Inside Subprime: Nov 2, 2018

By Lindsay Frankel

In Illinois, 12.6 percent of people live in poverty. The state also has one of the worst unemployment rates at 5 percent. With so many Illinoisans struggling to make ends meet, it’s no wonder that more than 58,000 Illinois residents used payday loans in 2017. These short-term, small-dollar loans appeal to people who need cash quickly but have bad credit. Unfortunately, they’re extremely costly. The Illinois Attorney General warns that payday loans can carry annual interest rates of up to 400 percent, even with laws in place to protect borrowers from predatory lending practices.

What laws protect consumers from payday lenders in Illinois?

Under the Payday Loan Reform Act, you can’t borrow more than 25% of your monthly income, with the maximum loan amount capped at $1,000. Lenders can’t charge fees above $15.50 for every $100 borrowed, and unlimited rollovers aren’t allowed like in some other states.

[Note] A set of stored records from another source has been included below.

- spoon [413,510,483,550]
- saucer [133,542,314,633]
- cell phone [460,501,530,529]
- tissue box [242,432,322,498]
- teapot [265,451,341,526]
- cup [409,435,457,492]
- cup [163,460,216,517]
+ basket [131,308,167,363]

You also have the right to request an interest-free, 55-day repayment plan after 35 days of outstanding debt. Even with these protections in place, Illinoisans spend more than a half billion dollars annually on fees associated with payday loans. That’s why dozens of Illinois organizations came together in March, urging lawmakers not to repeal the Consumer Financial Protection Bureau’s payday lending rule, which would protect consumers nationwide.

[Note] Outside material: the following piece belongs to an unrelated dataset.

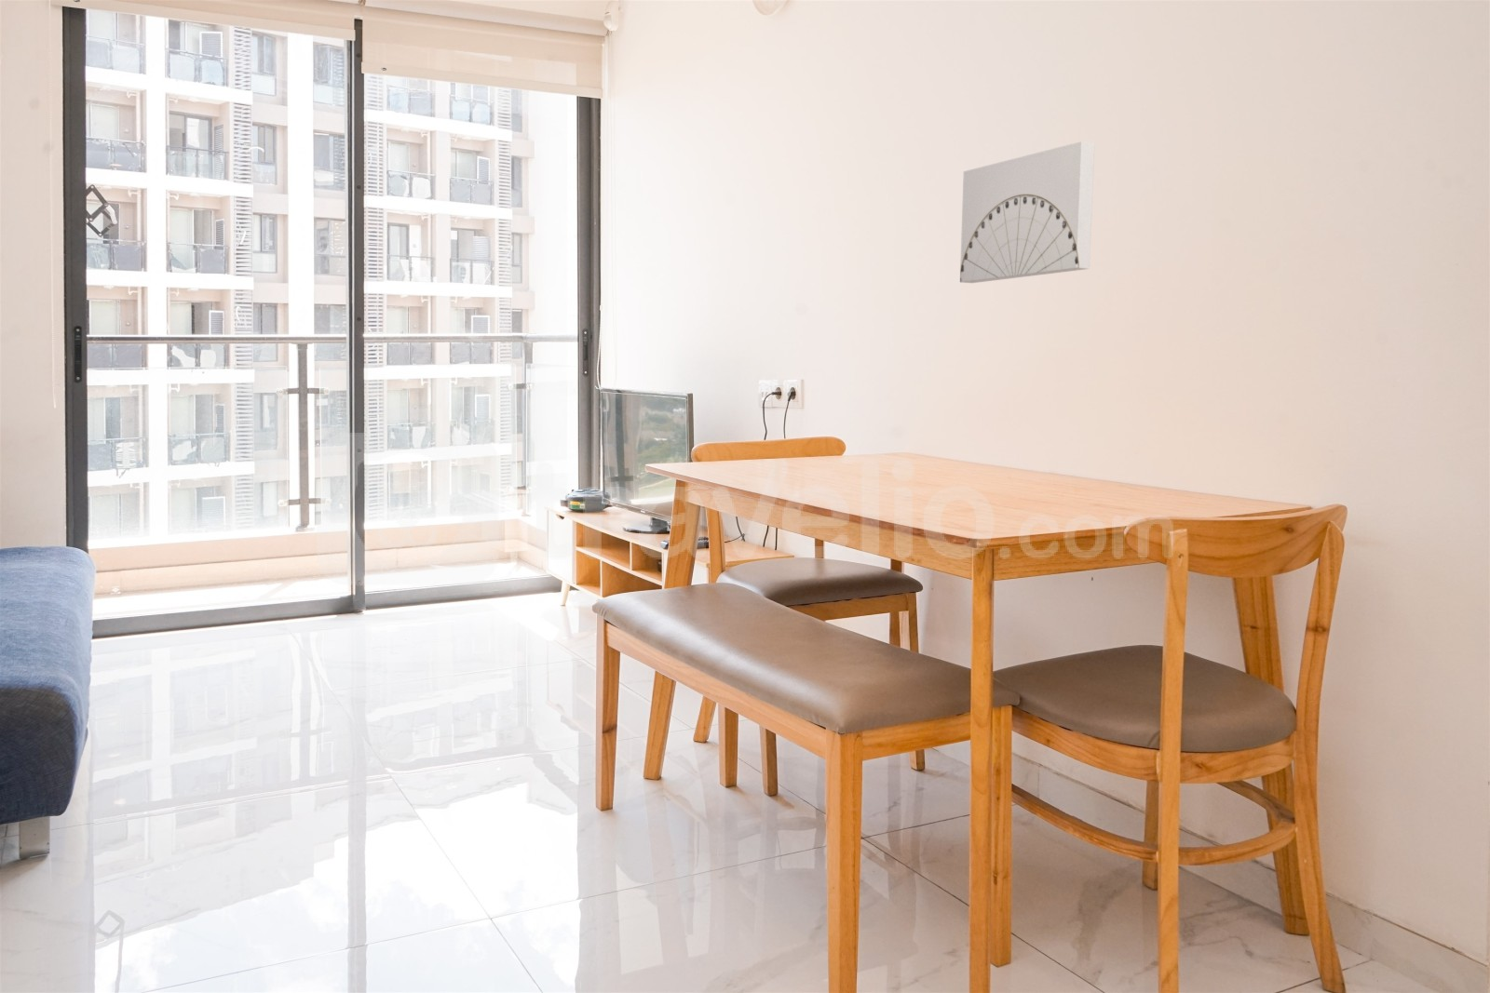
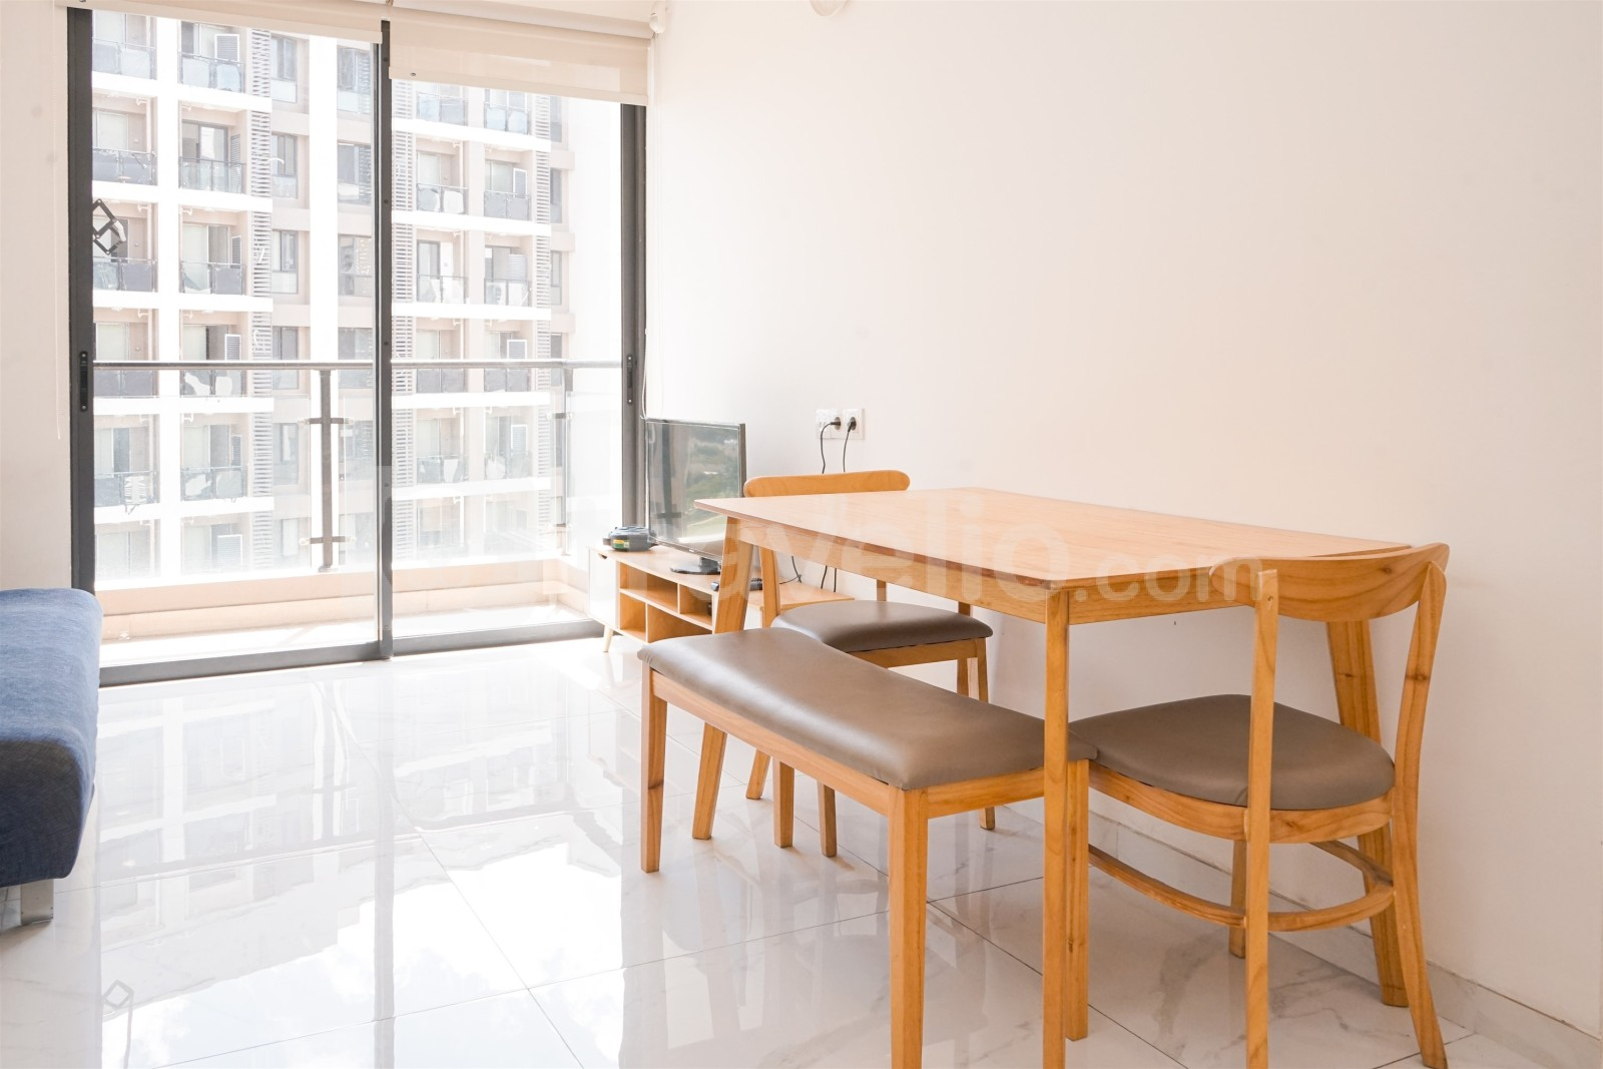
- wall art [959,141,1095,284]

What other resources are available in Illinois?

While most people use payday loans to cover recurring living expenses, unexpected costs can make matters worse. To avoid taking out a payday loan to cover a healthcare emergency, check to see if you are eligible for financial assistance, like Illinois Medicaid. There are also a number of free and sliding-scale health clinics throughout Illinois, so you may be able to receive treatment without needing to borrow money.

If you’re facing eviction, you may qualify for rent assistance from the state. Low-income households may also be helped by the Low Income Home Energy Assistance Program. Local nonprofits such as The Salvation Army may also provide assistance, whether you need help with rent or utility bills.

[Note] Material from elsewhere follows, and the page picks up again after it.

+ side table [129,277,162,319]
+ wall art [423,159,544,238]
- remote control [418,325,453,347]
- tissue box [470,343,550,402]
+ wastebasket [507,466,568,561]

The Supplemental Nutrition Assistance Program assists low-income families with the cost of groceries. If you’re struggling to cover the cost of food for your family, check to see if you or your children are eligible for this program.
What are some alternatives to payday loans in Illinois?

Some Illinois employers may offer on-demand pay or be able to help with an advance from your next paycheck. While this won’t work repeatedly, it’s a good option to try in an emergency. If that’s not an option and you don’t have family or friends you can turn to, consider a lower-cost installment loan. Unlike payday loans, these loans will help you build your credit score, allowing you better access to other forms of credit in the future. You’ll also be able to avoid the abusive collection practices often associated with payday lenders and enjoy a higher level of customer service.

Ultimately, your best defense against needing to borrow is to secure an additional source of income and set up a savings plan. If you’re able to set aside a small amount each month in a savings account, you may not need to borrow money when an emergency arises. But if you’re in a temporary bind, know that there are alternatives to payday loans, and you should explore these options before turning to a payday lender in Illinois.